UniversityChalmers University of Technology
DepartmentChemistry and Chemical Engineering
DivisionEnvironmental inorganic chemistry
KeywordsKvicksilver, atmosfär, vattenfas, gasfas, flux, redox-reaktioner, fotokemiska reaktioner, abiotisk metylering, tungmetaller, vatten, luft, sjö, hav., Mercury, atmosphere, aqueous phase, gaseous phase, flux, redox-reactions, photochemical reactions, abiotic methylation, heavymetals, air, water, lake, sea.

Networks/thematic areasGothenburg Air and Climate Network (GAC)

Reasearch / work
Mercury has for a long period of years been a global pollution problem. The metal has been spread into various eco-systems through for example combustion processes. The atmosphere is of great importance for transport and transformation of the metal. Chemical processes in the atmosphere may change the mobility of mercury drastically. Mercury in natural water systems from atmospheric deposition, may be transferred into organic mercury which is bioaccumulated. In order to understand how mercury is spread into various ecosystems it is important investigate emission and transport, but also the relevant chemical processes in the atmosphere. The aim of my research is to investigate transformation processes of mercury in the atmosphere and in natural waters. This includes experimental studies of reaction kinetics, measurements in ambient air and natural water, and development of measuring technique.

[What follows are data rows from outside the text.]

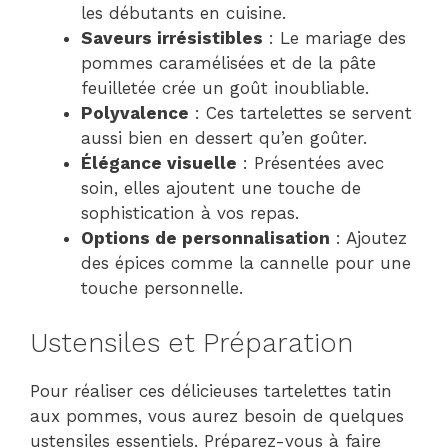
les débutants en cuisine.
Saveurs irrésistibles
: Le mariage des
pommes caramélisées et de la pâte
feuilletée crée un goût inoubliable.
Polyvalence
: Ces tartelettes se servent
aussi bien en dessert qu’en goûter.
Élégance visuelle
: Présentées avec
soin, elles ajoutent une touche de
sophistication à vos repas.
Options de personnalisation
: Ajoutez
des épices comme la cannelle pour une
touche personnelle.
Ustensiles et Préparation
Pour réaliser ces délicieuses tartelettes tatin
aux pommes, vous aurez besoin de quelques
ustensiles essentiels. Préparez-vous à faire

Examples of research projects are; photochemical induced oxidation of mercury in the aqueous phase, evaporation of mercury (flux) from natural waters, measurements of total particulate mercury in ambient air, abiotic methylation of mercury in the aqueous phase. The research has been supported by the European Commission in the project "Mercury species over Europe - Relative importance of depositional methylmercury fluxes to various ecosystems".